In fact, by Mark Logic rules of thumb, the picture often looks like:
  • 1MB of text source content, which becomes
  • 3MB of XML, which becomes
  • 300K of compressed XML in MarkLogic, which becomes
  • 1MB of compressed XML + indexes in MarkLogic
Simply put, it's often the case that the content blows up a bit in XML only to be compressed to 1/10th its size, only to be re-inflated through indexing back to its original size.

Now this certainly isn't true every time. Sometimes content + indexes ends up 2-5x the original size. But critics should remember: (1) you then have rich XML tags that enable you to do something with the content and (2) you then have indexes so you do it, fast. (Often the counter-arguments make it sound like nothing is gained for the size increase.)

Finally, I'd add two points:
  • With magnetic disk storage well less than $1/gigabyte (e.g., this drive) for consumer applications and maybe $10/gigabyte in a mid-range SAN .... to put it bluntly ... should you care? Despite our (potentially advancing) age and attitudes about storage costs, we should not conserve storage for conservation's sake, but instead optimize our computing investment so as to maximize overall return paying heed to the relative costs of subsystems and to value of functionality enabled by them.

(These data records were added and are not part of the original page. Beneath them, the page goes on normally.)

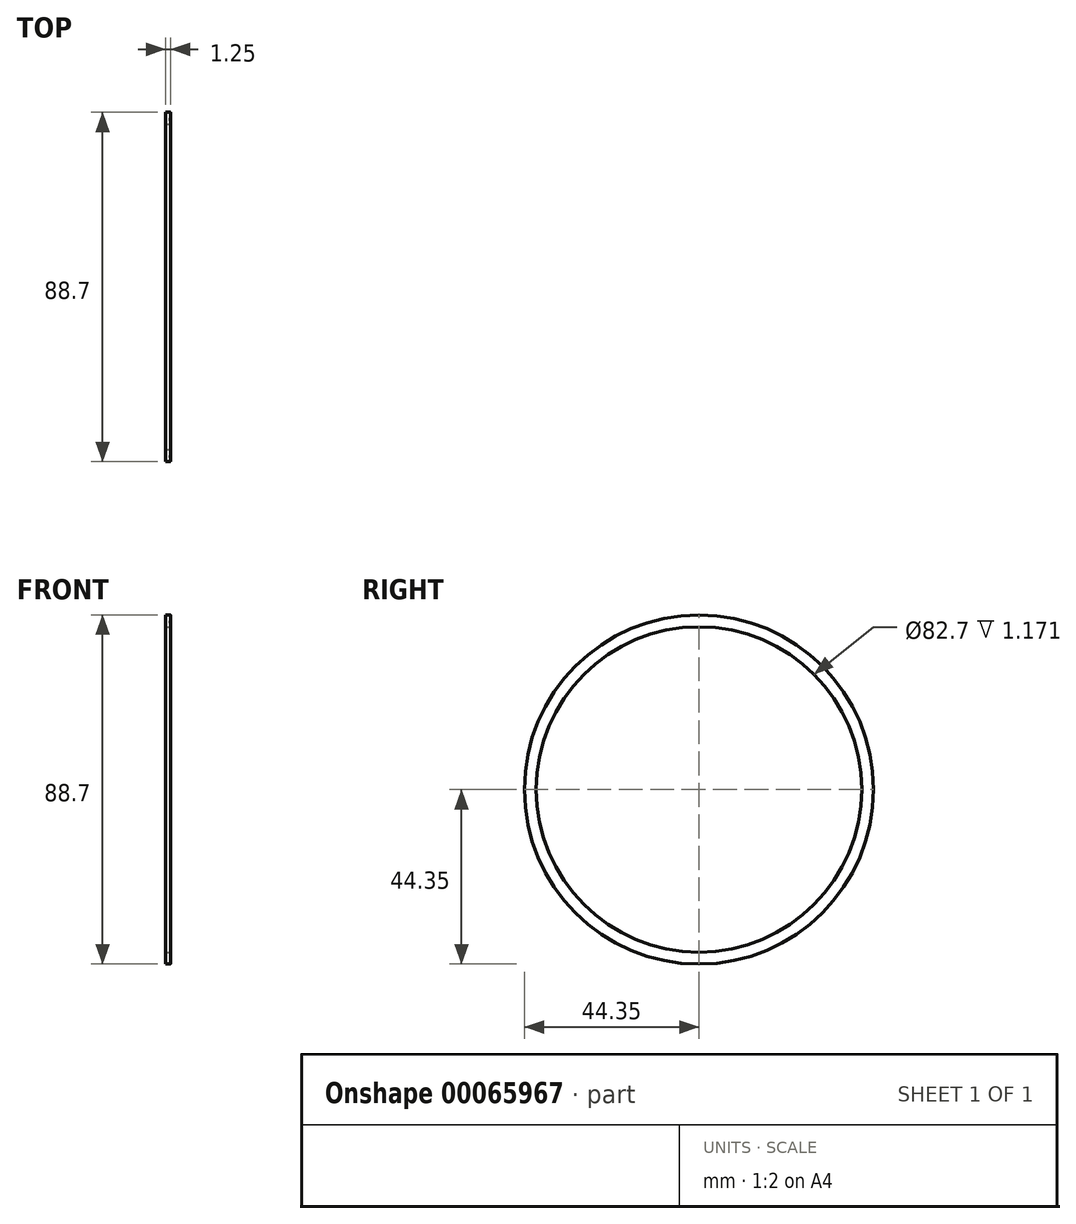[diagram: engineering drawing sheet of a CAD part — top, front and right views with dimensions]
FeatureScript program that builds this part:
annotation { "Feature Type Name" : "Feature", "Feature Type Description" : "" }
export const myFeature = defineFeature(function(context is Context, id is Id, definition is map)
    precondition{}
    {
        {
            var Q0;
            Q0=qCreatedBy(makeId("Front.planeOp"),FACE);
            var sketch = newSketch(context, id + "F0", { "sketchPlane" : qUnion([Q0])});
            skLineSegment(sketch, "E0.bottom", {"start": v(-0.1, 44.35) * mm, "end": v(-1.28, 44.35) * mm});
            skLineSegment(sketch, "E0.top", {"start": v(-0.1, 41.35) * mm, "end": v(-1.28, 41.35) * mm});
            skLineSegment(sketch, "E0.right", {"start": v(-1.28, 44.35) * mm, "end": v(-1.28, 41.35) * mm});
            skLineSegment(sketch, "E1", {"start": v(0, 0) * mm, "end": v(-6.16, 0) * mm, "construction": true});
            skArc(sketch, "E2", {"start": v(-0.03, 44.25) * mm, "mid": v(-0.26, 42.85) * mm, "end": v(-0.03, 41.45) * mm});
            skPoint(sketch, "E3.visualSharp", {"position": v(0, 44.35) * mm});
            skArc(sketch, "E3.filletArc", {"start": v(-0.03, 44.25) * mm, "mid": v(-0.05, 44.32) * mm, "end": v(-0.1, 44.35) * mm});
            skPoint(sketch, "E4.visualSharp", {"position": v(0, 41.35) * mm});
            skArc(sketch, "E4.filletArc", {"start": v(-0.1, 41.35) * mm, "mid": v(-0.05, 41.38) * mm, "end": v(-0.03, 41.45) * mm});
            skLineSegment(sketch, "E5", {"start": v(0, 41.35) * mm, "end": v(0, 0) * mm, "construction": true});
            skSolve(sketch);
        }
        {
            var Q0;
            Q0=makeQuery(id+"F0.imprint","IMPRINT",FACE,{"disambiguationData":[TD([[makeQuery(id+"F0.imprint","IMPRINT",EDGE,{"derivedFrom":sQuery(id+"F0.wireOp",EDGE,"E0.bottom")}),1.0]])]});
            var Q1;
            Q1=sQuery(id+"F0.wireOp",EDGE,"E1");
            revolve(context, id + "F1", {"entities" : qUnion([Q0]), "axis" : qUnion([Q1]), "revolveType" : RevolveType.FULL});
        }
    });
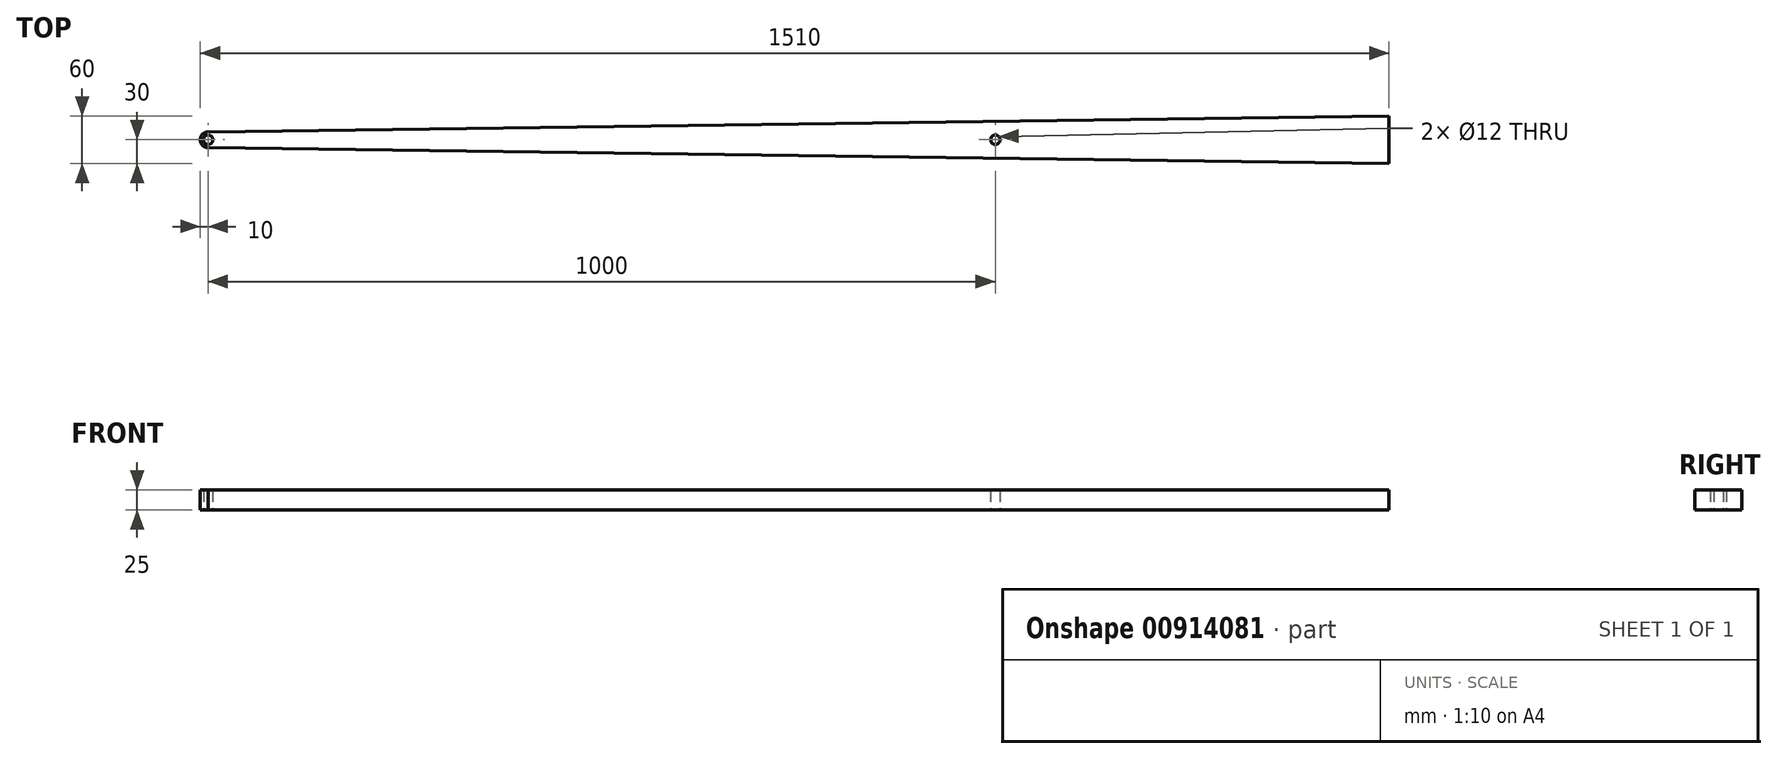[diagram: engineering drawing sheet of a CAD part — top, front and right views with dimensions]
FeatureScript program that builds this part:
annotation { "Feature Type Name" : "Feature", "Feature Type Description" : "" }
export const myFeature = defineFeature(function(context is Context, id is Id, definition is map)
    precondition{}
    {
        {
            var Q0;
            Q0=qCreatedBy(makeId("Top.planeOp"),FACE);
            var sketch = newSketch(context, id + "F0", { "sketchPlane" : qUnion([Q0])});
            skCircle(sketch, "E0", {"center": v(0, 0) * mm, "radius": 6 * mm});
            skLineSegment(sketch, "E1", {"start": v(-304.1, 0) * mm, "end": v(1724.45, 0) * mm, "construction": true});
            skLineSegment(sketch, "E2", {"start": v(0, 345.05) * mm, "end": v(0, -379.86) * mm, "construction": true});
            skCircle(sketch, "E3", {"center": v(0, 0) * mm, "radius": 10 * mm});
            skLineSegment(sketch, "E4", {"start": v(1500, 0) * mm, "end": v(1500, -30) * mm});
            skLineSegment(sketch, "E5.MirrorCS", {"start": v(1500, 0) * mm, "end": v(1500, 30) * mm});
            skLineSegment(sketch, "E6", {"start": v(1500, 30) * mm, "end": v(0, 10) * mm});
            skLineSegment(sketch, "E7.MirrorCS", {"start": v(1500, -30) * mm, "end": v(0, -10) * mm});
            skCircle(sketch, "E8", {"center": v(1000, 0) * mm, "radius": 6 * mm});
            skSolve(sketch);
        }
        {
            var Q0;
            Q0 = qSketchRegion(id + "F0", true);
            extrude(context, id + "F1", {"entities" : qUnion([Q0]), "depth" : 25 * mm, "offsetDistance" : 25 * mm});
        }
    });
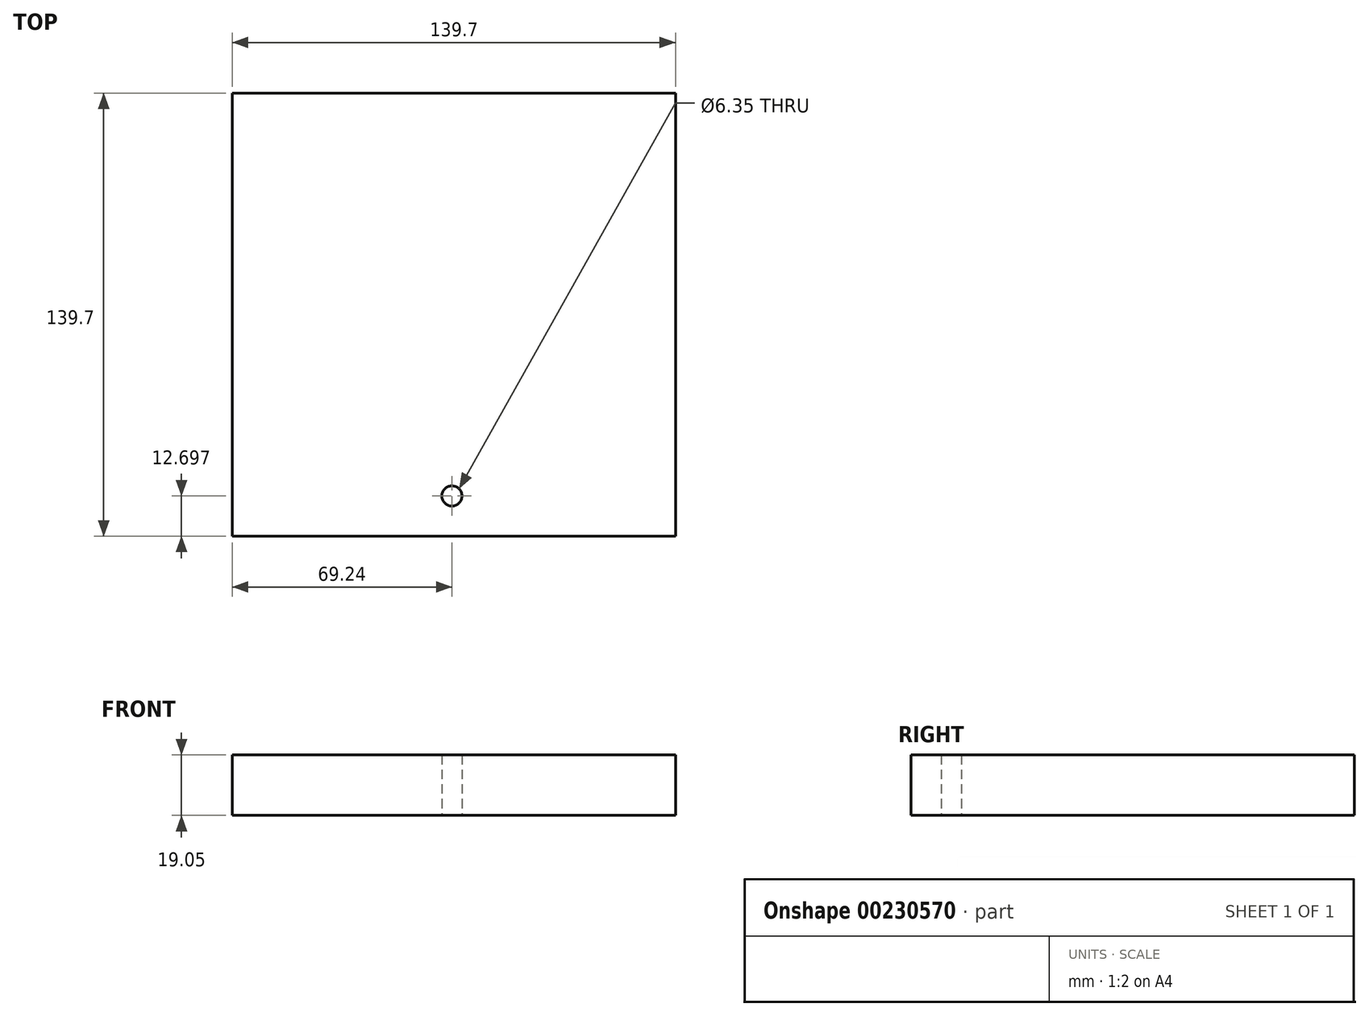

  • Your XML can be as big or rich as you want it to be. And with MarkLogic, you can change that richness over time. Our presumption is that you are adding elements because you want to use them to deliver business value so technically speaking, there should be no "wasted elements" -- i.e., elements that merely inflate size and deliver no value. That is, if you're paying attention and following a lazy XML approach, then your XML should be no richer than the functionality required by your appliactions, and ergo -- by definition -- there is no waste or bloat.
Basically, if your content gets bigger, it's simply because you wanted to do more things with it.